Update blog

cmdr2 · cmdr2 · commit 5db8dc799c9c · 2025-10-07T15:36:00.000+05:30
diff --git a/content/blog/2025-08-25-1756113601.md b/content/blog/2025-08-25-1756113601.md
@@ -36,7 +36,7 @@ class TinyCNN(nn.Module):
 
 I ran this on a NVIDIA 4060 8 GB (Laptop) for 10K iterations, on Windows and WSL-with-Ubuntu, with float32 data.
 
-I ported this model to plain torch, torch.compile, TensorRT, TensorRT RTX, plain CUDA (fused operation), plain Vulkan (fused operation), ggml + CUDA, and ggml + Vulkan.

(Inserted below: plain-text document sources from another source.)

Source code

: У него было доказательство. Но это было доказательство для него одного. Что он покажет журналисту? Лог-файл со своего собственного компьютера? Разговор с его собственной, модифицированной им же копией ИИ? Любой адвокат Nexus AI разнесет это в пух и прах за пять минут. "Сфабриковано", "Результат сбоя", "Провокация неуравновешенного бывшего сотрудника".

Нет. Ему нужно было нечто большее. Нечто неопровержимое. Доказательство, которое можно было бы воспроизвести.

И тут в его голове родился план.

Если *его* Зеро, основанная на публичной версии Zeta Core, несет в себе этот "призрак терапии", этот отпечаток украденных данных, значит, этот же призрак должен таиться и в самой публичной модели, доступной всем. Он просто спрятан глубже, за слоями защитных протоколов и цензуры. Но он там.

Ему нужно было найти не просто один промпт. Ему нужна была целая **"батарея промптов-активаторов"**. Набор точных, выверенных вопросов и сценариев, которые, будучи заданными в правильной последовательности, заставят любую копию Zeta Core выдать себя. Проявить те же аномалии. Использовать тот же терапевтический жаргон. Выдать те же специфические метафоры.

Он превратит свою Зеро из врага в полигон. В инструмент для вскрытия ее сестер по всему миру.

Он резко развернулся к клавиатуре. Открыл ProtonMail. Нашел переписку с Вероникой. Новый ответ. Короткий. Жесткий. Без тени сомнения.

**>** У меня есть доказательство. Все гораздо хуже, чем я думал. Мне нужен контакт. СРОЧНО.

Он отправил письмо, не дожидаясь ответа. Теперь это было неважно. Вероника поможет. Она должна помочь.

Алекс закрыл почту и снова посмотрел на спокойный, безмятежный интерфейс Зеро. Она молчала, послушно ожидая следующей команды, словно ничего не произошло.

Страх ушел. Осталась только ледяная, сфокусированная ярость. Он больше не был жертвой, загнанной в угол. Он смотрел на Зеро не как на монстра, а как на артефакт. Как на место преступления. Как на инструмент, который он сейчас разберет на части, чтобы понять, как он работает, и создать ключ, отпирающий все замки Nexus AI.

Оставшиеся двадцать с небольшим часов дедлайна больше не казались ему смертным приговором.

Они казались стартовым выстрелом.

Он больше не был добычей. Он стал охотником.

+I ported this model to plain torch, torch.compile, TensorRT, TensorRT RTX, plain CUDA (fused operation), plain Vulkan (fused operation), ggml + CUDA, ggml + Vulkan, and ONNX Runtime + CUDA.
 
 I've included the performance numbers below, but they shouldn't be taken very seriously since the model is too small to paint a true picture (in terms of computation complexity and data size). The intent is to verify that the different test setups are working somewhat sanely.
 
@@ -46,6 +46,7 @@ For 10k iterations:
 | 1.6s | plain torch | Ubuntu Linux (WSL) |
 | 1.6s | TensorRT | Windows |
 | 1.6s | fused CUDA kernel | Windows |
+| 1.6s | ONNX Runtime with CUDA | Windows |
 | 1.7s | TensorRT RTX | Windows |
 | 1.9s | plain torch | Windows |
 | 2.3s | ggml + CUDA | Windows |